Paginya, Hulya menyiapkan sarapan untuk Marchel dan dirinya. Wangi masakan Hulya menggugah Marchel, pria itu keluar dengan wajah khas bangun tidur.
"Kamu mau ke mana? Rapi sekali?" tanya Marchel lalu duduk di kursi meja makan, Hulya memberikan segelas air putih lalu diminum oleh Marchel.
"Mau ke butik, ke mana lagi." Hulya menata sarapannya dan mengoleskan roti dengan selai, dia melayani Marchel seperti biasa, seperti saat dia masih menjadi istri Marchel.

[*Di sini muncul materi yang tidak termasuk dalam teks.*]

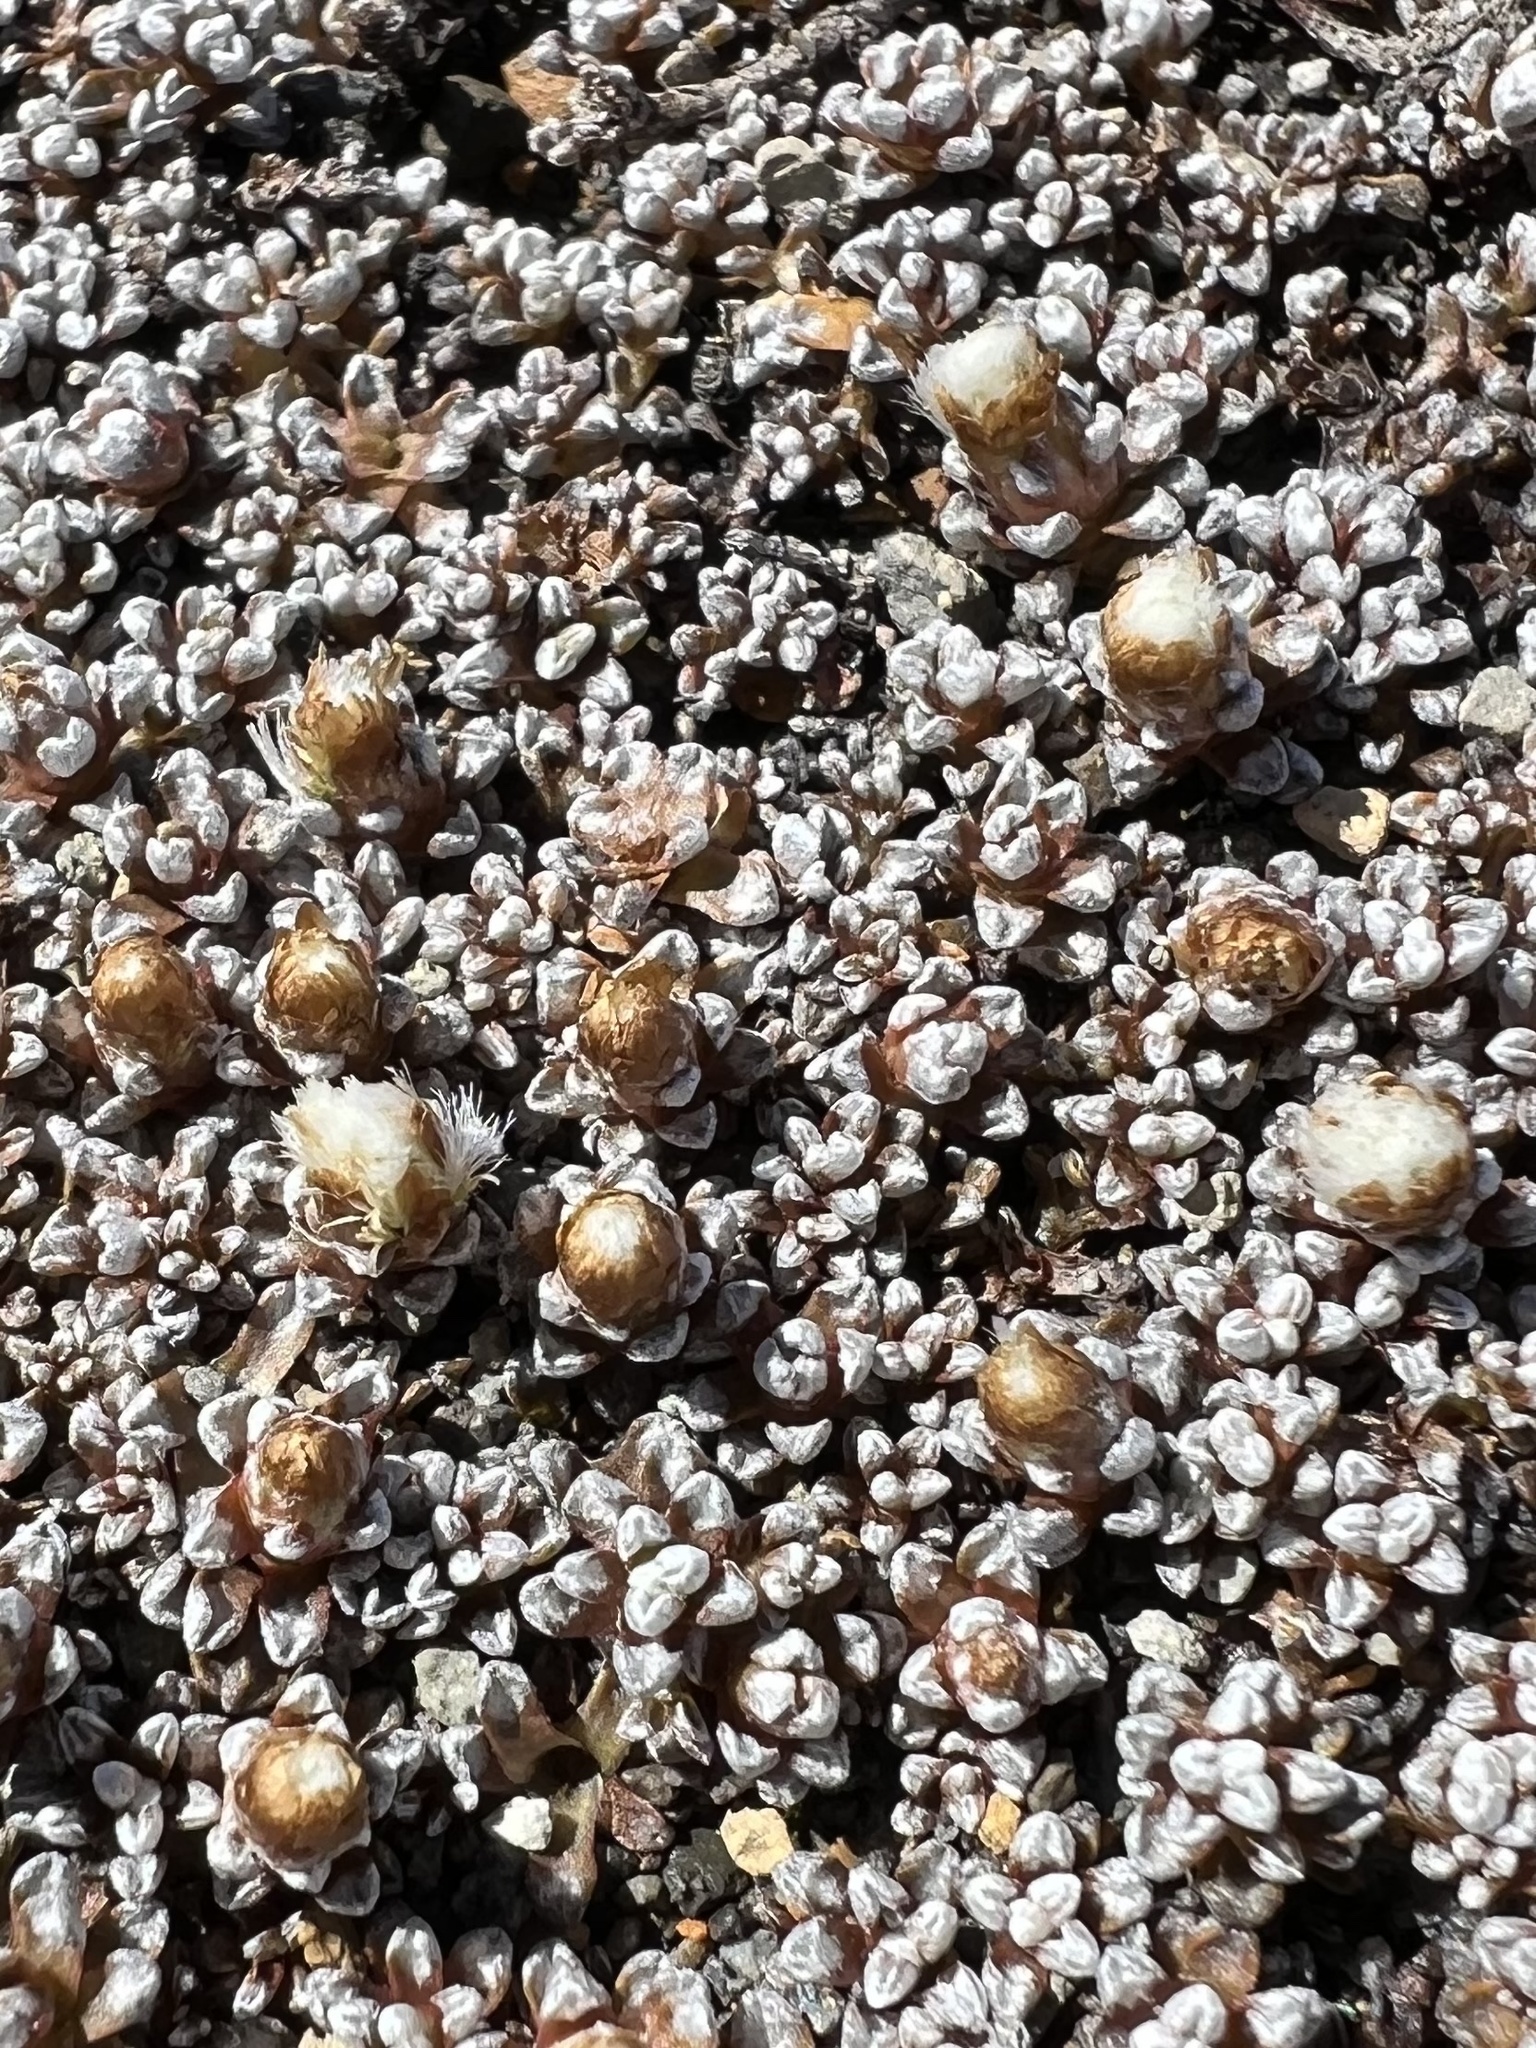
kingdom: Plantae
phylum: Tracheophyta
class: Magnoliopsida
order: Asterales
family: Asteraceae
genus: Raoulia
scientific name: Raoulia albosericea
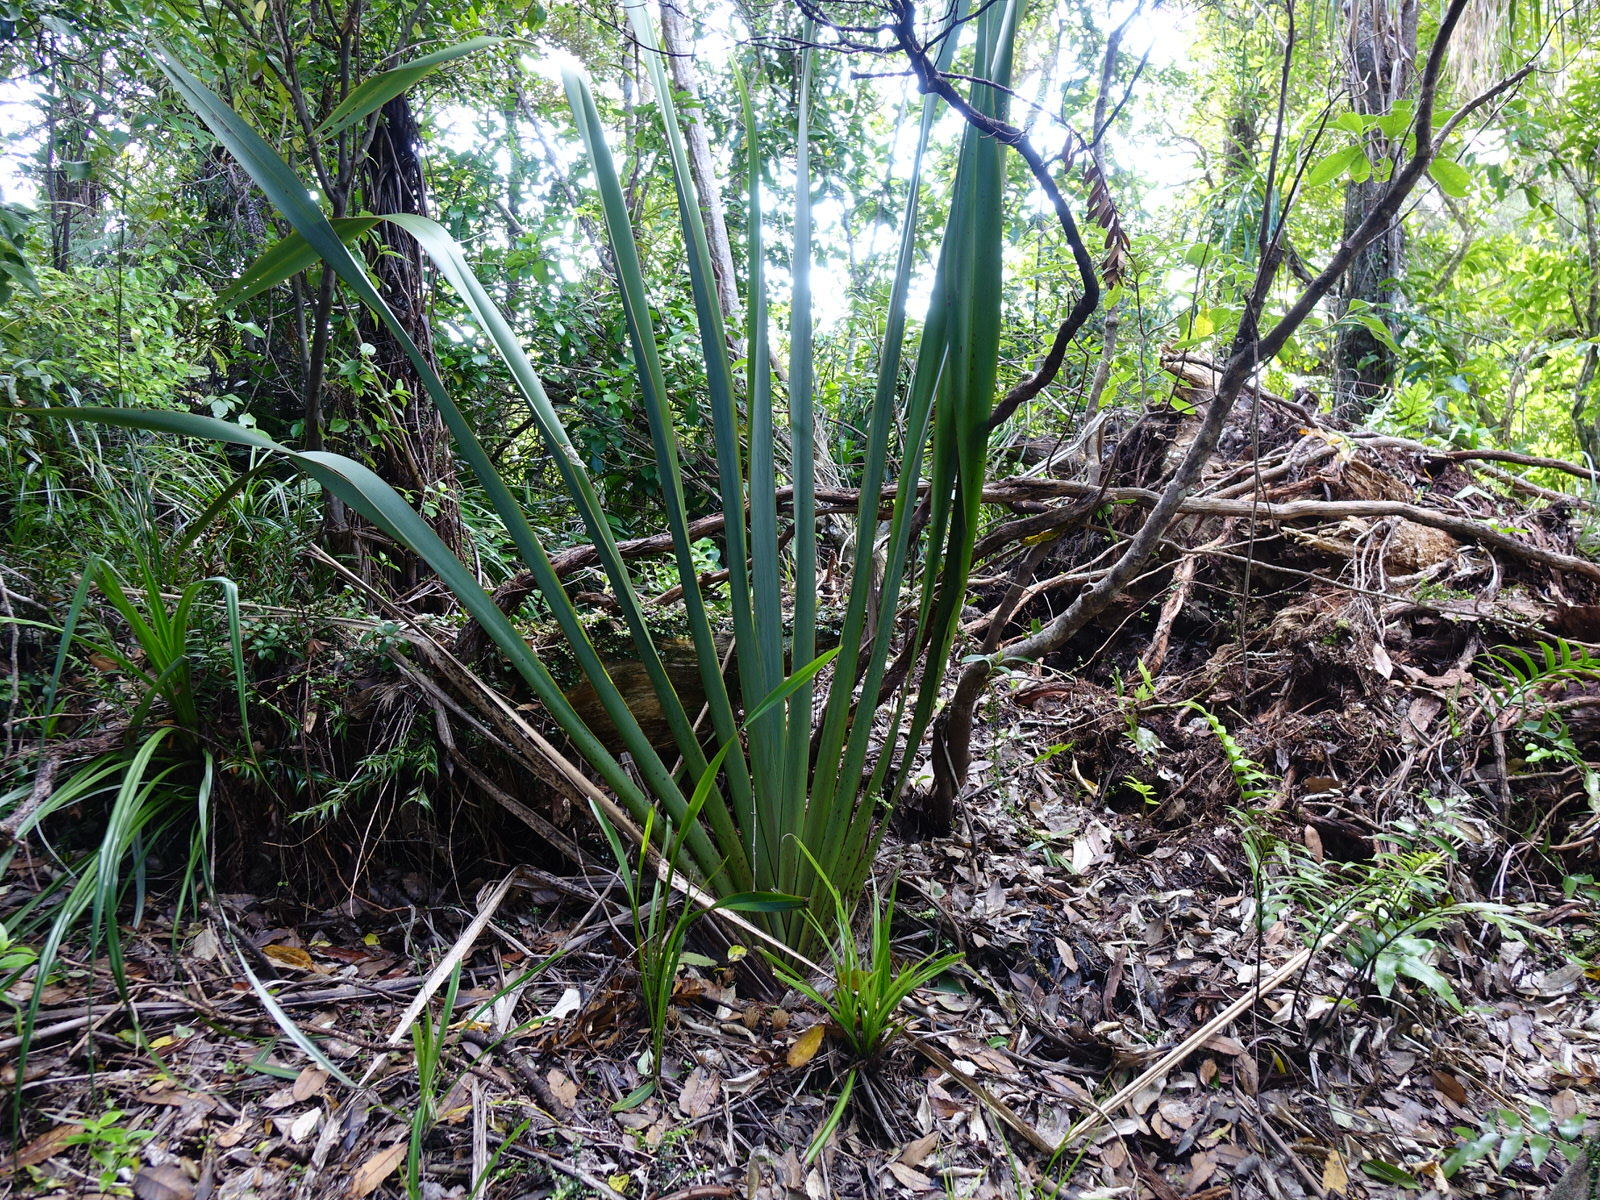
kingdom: Plantae
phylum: Tracheophyta
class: Liliopsida
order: Asparagales
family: Asphodelaceae
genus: Phormium
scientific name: Phormium tenax
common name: New zealand flax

Roti panggang dengan olesan selai manis, serta semangkuk kecil cream soup yang hangat dengan asap yang masih mengepul sempurna.
"Ayo makan, nanti aku akan tinggalkan kartu akses apartemen ini sama kamu, jadi kalau kamu bosan di rumah, kamu bisa main ke butikku."
"Aku memang akan ikut denganmu Hulya, selama aku di sini, ke mana pun kamu pergi, aku akan ikut." Hulya tersenyum seakan tidak mempermasalahkan sikap posesif Marchel.
"Oke."
Mereka menyantap sarapan dengan tenang, Marchel melihat bekas kemerahan di lengan Hulya karena genggaman tangannya semalam.
"Maaf untuk bekas memar di lengan kamu," ucap Marchel, Hulya melirik lengannya.
"Tidak masalah, lagian tidak sakit juga."